Subir o rochedo de Gibraltar não deixa de ser uma aventura, mesmo que o façamos de carro, como foi o nosso caso. A estrada é estreita e íngreme, e o esforço a que obrigam os troços que têm de ser feitos a pé é compensado com vistas deslumbrantes em todas as direções, destacando-se as montanhas do norte de África (o Atlas) que se impõem a Sul. Pelo caminho vêem-se famílias inteiras de macacos da berberia, tão habituados aos turistas, que chegam a posar para as fotografias. Como o nome indica, foram aqui introduzidos pelos berberes e são hoje protegidos pelo governo local.2

Neste percurso ascendente – que é a principal atração turística do rochedo – podem visitar-se grutas, castelos e monumentos, mas o mais impressionante são sem dúvida os túneis cavados na rocha pelos britânicos, aquando do grande cerco feito pela Espanha (1779-1883) e também durante a II Guerra Mundial. Um dos túneis corta o rochedo de sul para norte, tendo pelo meio aberturas que deixam passar apenas o olhar humano (por vezes ajudado por binóculos) e os canos dos canhões. Dali é possível controlar o território espanhol, a baía de Algeciras e o próprio Mediterrâneo.

IMG_9536
Gibraltar. Ao fundo, África.

Gibraltar e o monte Musa, em África, constituíam na Antiguidade as chamadas Colunas de Hércules. Entre elas ficava uma porta para o desconhecido3, – uma passagem que liga o Mediterrâneo ao Atlântico e onde passa hoje um navio a cada seis minutos. Não é difícil calcular a importância estratégica de Gibraltar. Nem surpreende que tanto o Reino Unido quanto os gibraltinos não queiram abrir mão deste simbólico território.

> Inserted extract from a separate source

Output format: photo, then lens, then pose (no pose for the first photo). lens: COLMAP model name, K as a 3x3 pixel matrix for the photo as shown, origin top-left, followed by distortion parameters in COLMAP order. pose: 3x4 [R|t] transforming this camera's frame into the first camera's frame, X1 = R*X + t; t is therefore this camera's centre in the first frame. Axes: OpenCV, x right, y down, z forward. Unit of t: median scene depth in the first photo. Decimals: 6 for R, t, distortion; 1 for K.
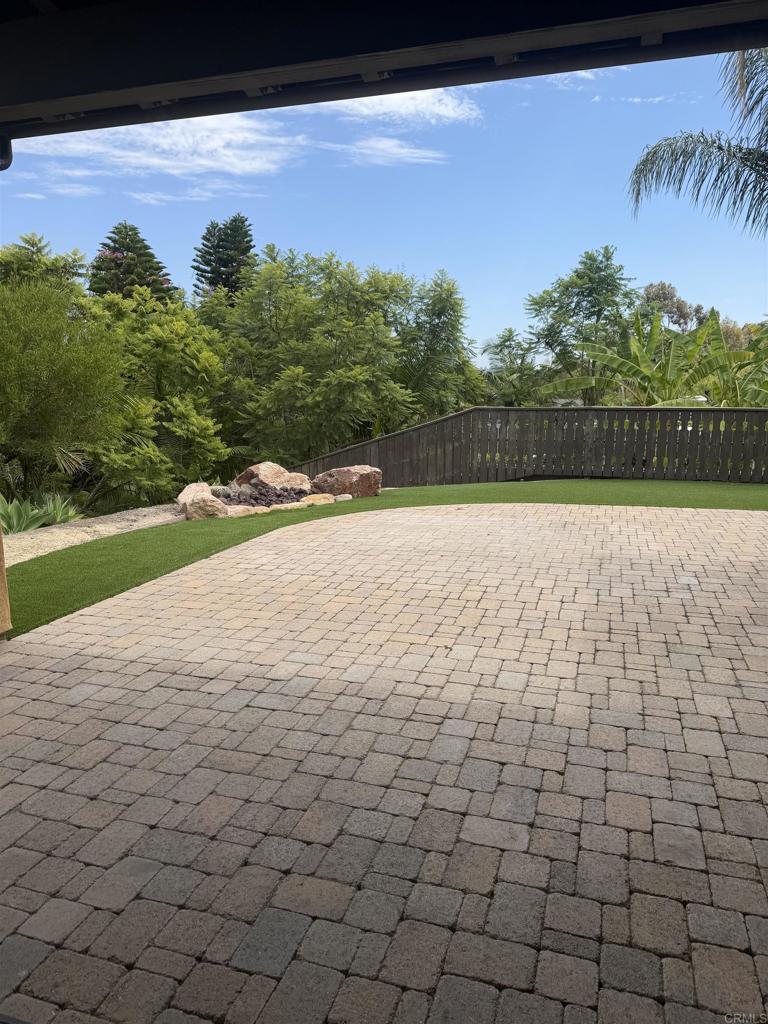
lens RADIAL K [[714.8, 0, 386.0], [0, 714.8, 519.9], [0, 0, 1]] dist [0.048057, -0.027413]
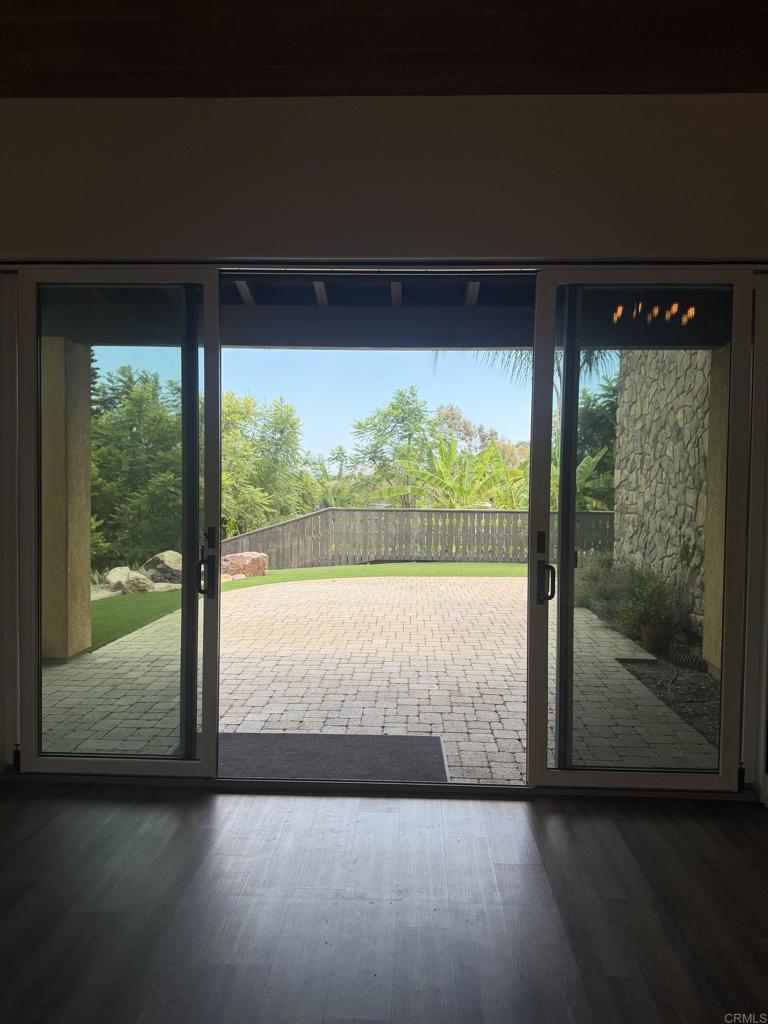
lens RADIAL K [[714.8, 0, 381.7], [0, 714.8, 509.5], [0, 0, 1]] dist [0.048057, -0.027413]
pose [[0.966074, 0.006908, 0.258174, -0.091377], [0.033438, 0.987883, -0.151553, 0.033551], [-0.256093, 0.155044, 0.954137, -0.198779]]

**************************************************

Notas:

1 “Raízes dos Judeus em Portugal”, Inácio Steinhardt.

2 De acordo com a lenda, o Reino Unido perderá Gibraltar quando o último macaco desaparecer. Não admira, por isso, que os macacos sejam protegidos.

3 De facto, como o próprio nome indica, o Mediterrâneo era o centro do mundo. Para além, ficava o desconhecido.